Presumably, you answer "yes", because you think that despite appearances, none of these ECPs actually do feel pain when the red light turns on. (To some of these ECPs, your button presses would constitute positive reinforcement or lack of negative reinforcement, but mere negative reinforcement, when happening to others, doesn't seem to be a strong moral disvalue.) Intuitively this seems to be the obvious correct answer, but how to describe the difference between actual pain and the appearance of pain or mere negative reinforcement, at the level of bits or atoms, if we were specifying the utility function of a potentially super-intelligent AI? (If we cannot even clearly define what seems to be one of the simplest values, then the approach of trying to manually specify such a utility function would appear completely hopeless.)

One idea to try to understand the nature of pain is to sample the space of possible minds, look for those that seem to be feeling pain, and check if the underlying computations have anything in common. But as in the above thought experiment, there are minds that can convincingly simulate the appearance of pain without really feeling it.
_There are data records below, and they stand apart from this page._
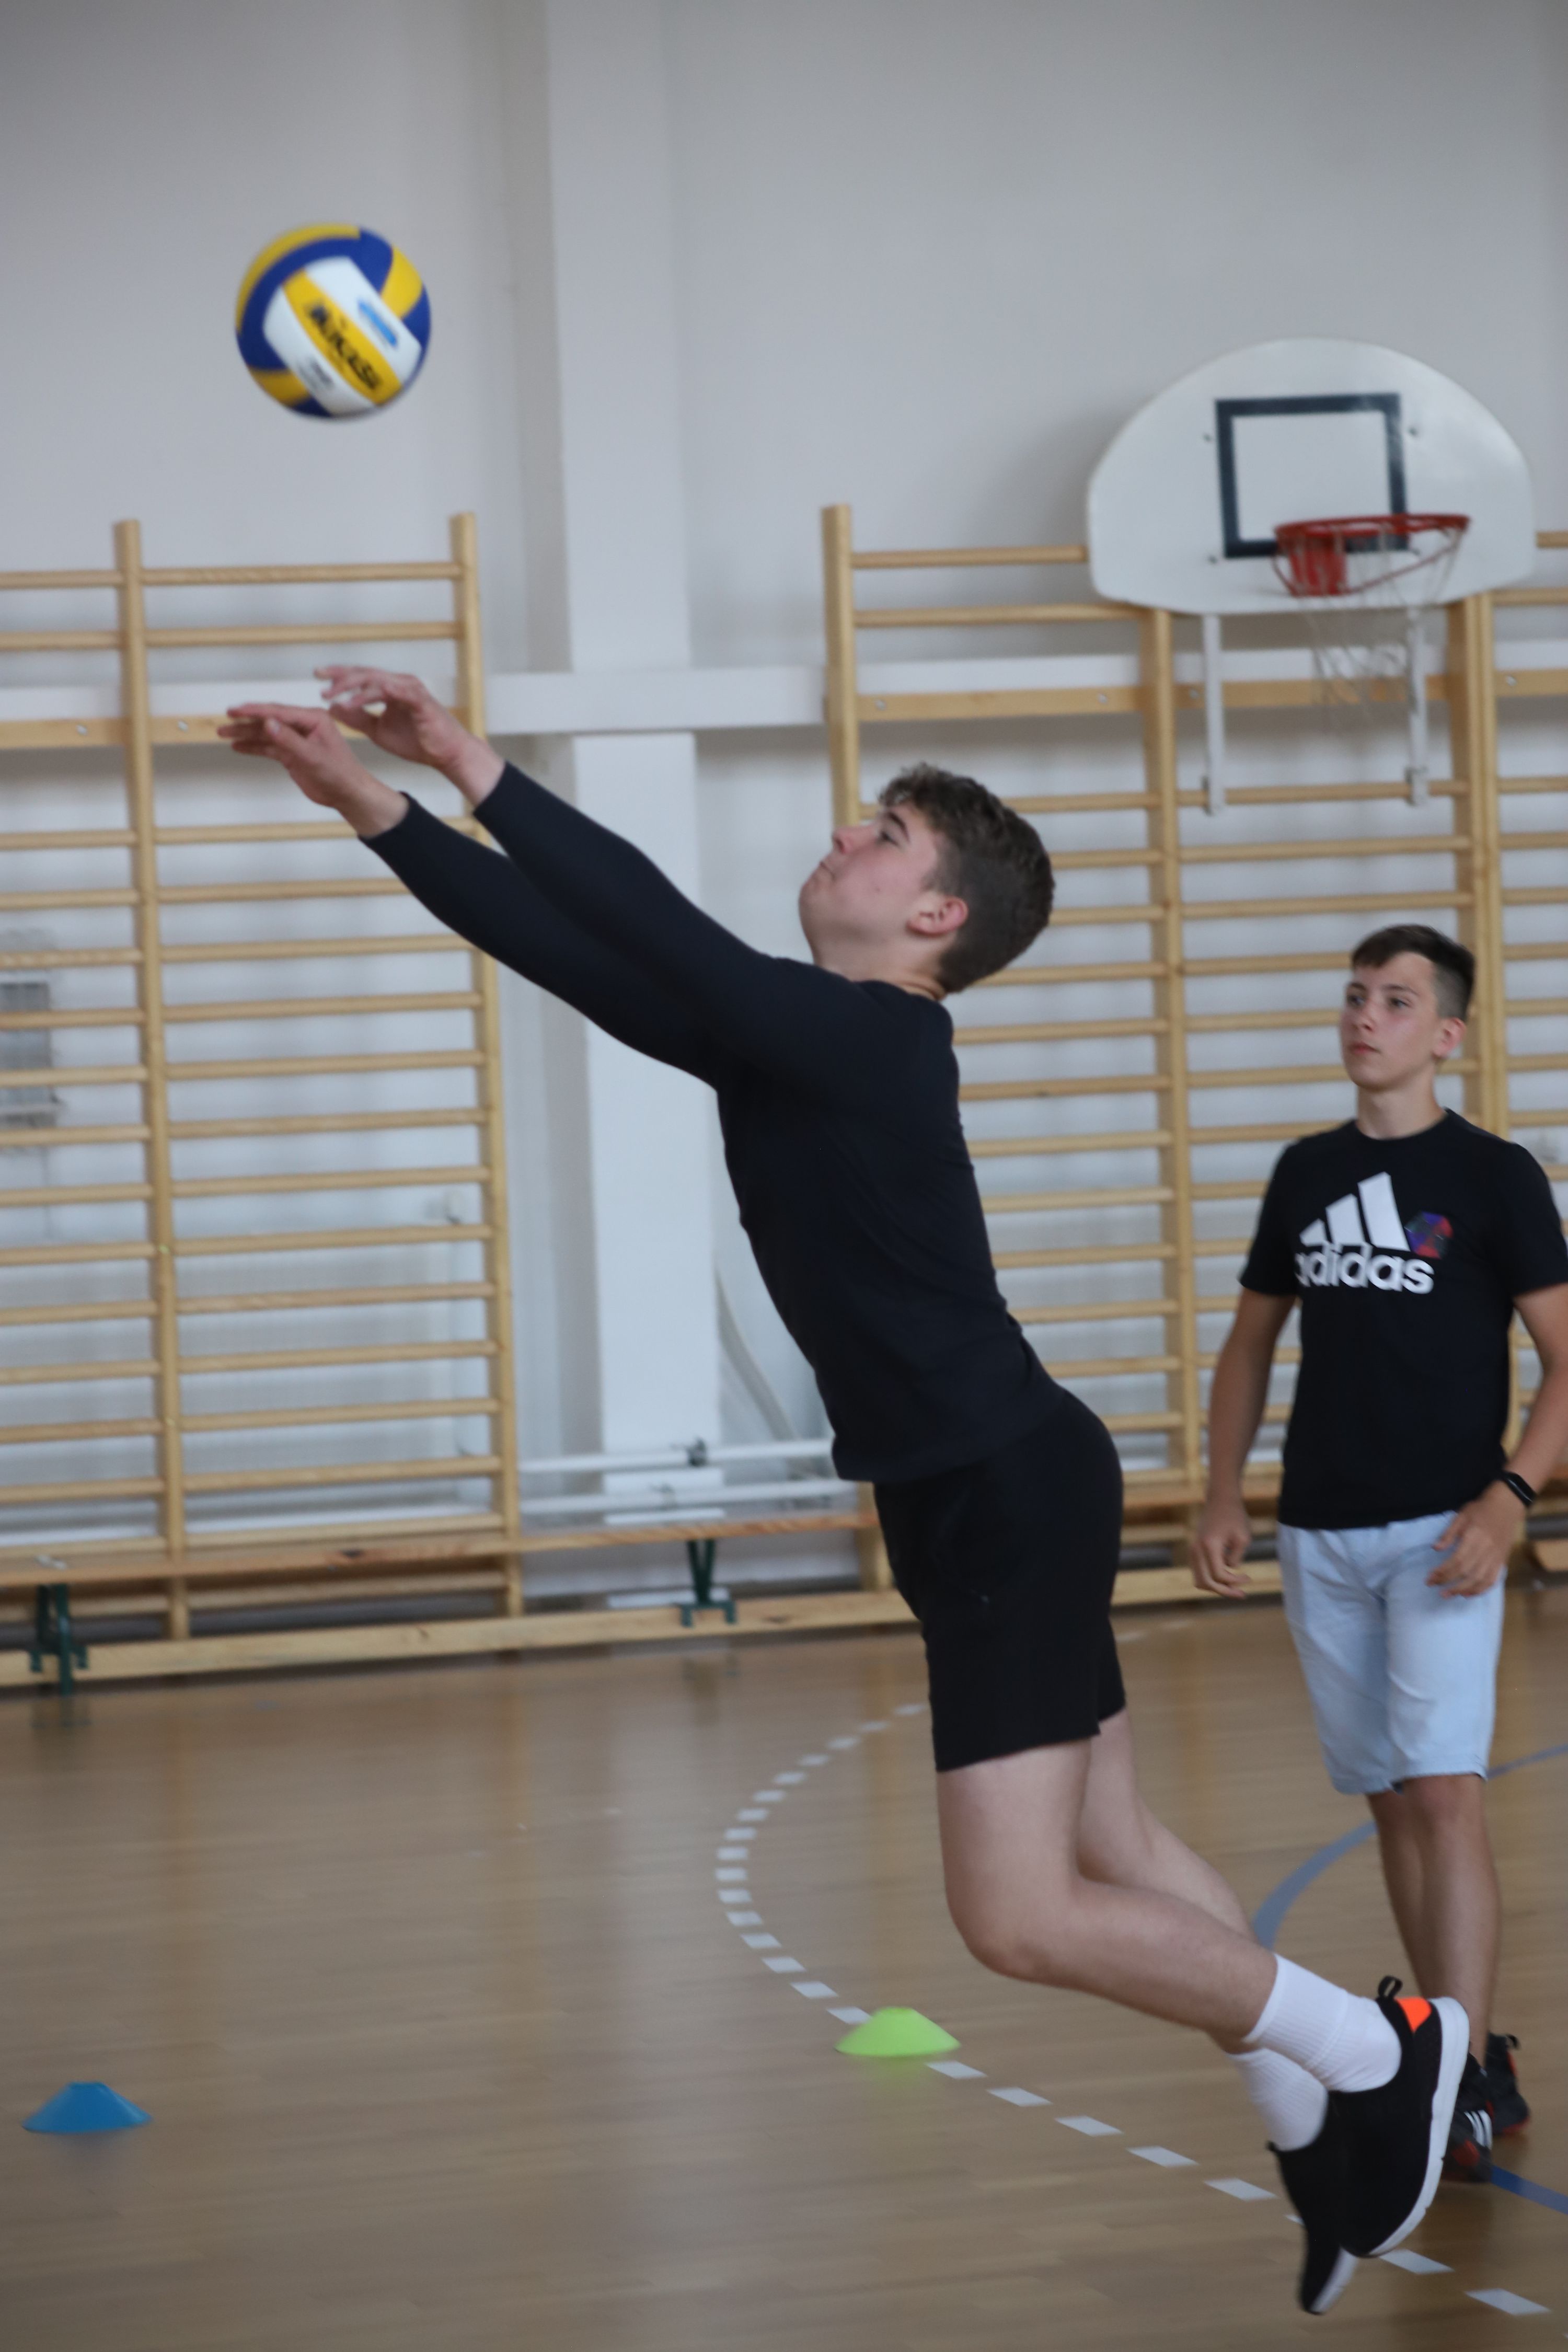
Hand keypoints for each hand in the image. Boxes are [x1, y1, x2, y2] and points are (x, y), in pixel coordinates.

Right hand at [217, 703, 404, 835]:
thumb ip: (289, 739)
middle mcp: (304, 726)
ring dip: (246, 734)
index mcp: (314, 719)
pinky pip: (269, 748)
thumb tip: (267, 723)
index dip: (255, 711)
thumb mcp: (313, 756)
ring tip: (223, 733)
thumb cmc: (340, 773)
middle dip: (246, 721)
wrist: (348, 794)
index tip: (236, 710)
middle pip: (269, 720)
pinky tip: (238, 746)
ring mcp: (297, 740)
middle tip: (225, 719)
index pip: (279, 711)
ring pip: (266, 734)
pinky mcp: (293, 754)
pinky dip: (254, 747)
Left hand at [315, 667, 502, 801]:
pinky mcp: (419, 699)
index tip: (317, 676)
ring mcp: (410, 689)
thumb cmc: (417, 742)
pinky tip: (355, 701)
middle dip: (340, 676)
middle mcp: (399, 683)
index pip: (360, 676)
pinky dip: (372, 696)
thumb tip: (333, 708)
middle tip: (320, 681)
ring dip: (352, 687)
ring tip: (334, 695)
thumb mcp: (378, 731)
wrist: (446, 754)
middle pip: (365, 673)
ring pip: (376, 680)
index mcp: (389, 688)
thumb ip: (357, 718)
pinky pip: (392, 692)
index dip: (338, 675)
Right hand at [1191, 1493, 1253, 1596]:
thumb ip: (1236, 1558)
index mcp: (1209, 1546)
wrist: (1221, 1499)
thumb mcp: (1243, 1538)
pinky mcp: (1194, 1549)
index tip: (1248, 1578)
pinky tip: (1228, 1574)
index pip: (1218, 1575)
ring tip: (1234, 1586)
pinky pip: (1200, 1571)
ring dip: (1216, 1586)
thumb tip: (1229, 1570)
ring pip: (1199, 1580)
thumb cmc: (1234, 1517)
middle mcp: (1196, 1550)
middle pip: (1205, 1582)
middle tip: (1241, 1594)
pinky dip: (1212, 1577)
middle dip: (1223, 1591)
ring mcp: (1193, 1550)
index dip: (1234, 1581)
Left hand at [1426, 1483, 1524, 1595]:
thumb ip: (1449, 1533)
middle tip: (1433, 1586)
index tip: (1430, 1577)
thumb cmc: (1481, 1509)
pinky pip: (1492, 1580)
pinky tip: (1468, 1594)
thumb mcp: (1461, 1516)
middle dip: (1448, 1582)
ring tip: (1448, 1594)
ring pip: (1479, 1579)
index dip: (1442, 1572)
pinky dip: (1480, 1590)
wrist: (1507, 1507)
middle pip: (1466, 1572)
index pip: (1456, 1561)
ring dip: (1463, 1590)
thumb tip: (1435, 1549)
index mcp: (1474, 1538)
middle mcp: (1486, 1550)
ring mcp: (1496, 1557)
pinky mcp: (1502, 1561)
Another idea is that perhaps what is bad about pain is that it is a strong negative reinforcement as experienced by a conscious mind. This would be compatible with the thought experiment above, since (intuitively) ECPs 1, 2, and 4 are not conscious, and 3 does not experience strong negative reinforcements. Unfortunately it also implies that fully defining pain as a moral disvalue is at least as hard as the problem of consciousness, so this line of investigation seems to be at an immediate impasse, at least for the moment. (But does anyone see an argument that this is clearly not the right approach?)

What other approaches might work, hopefully without running into one or more problems already known to be hard?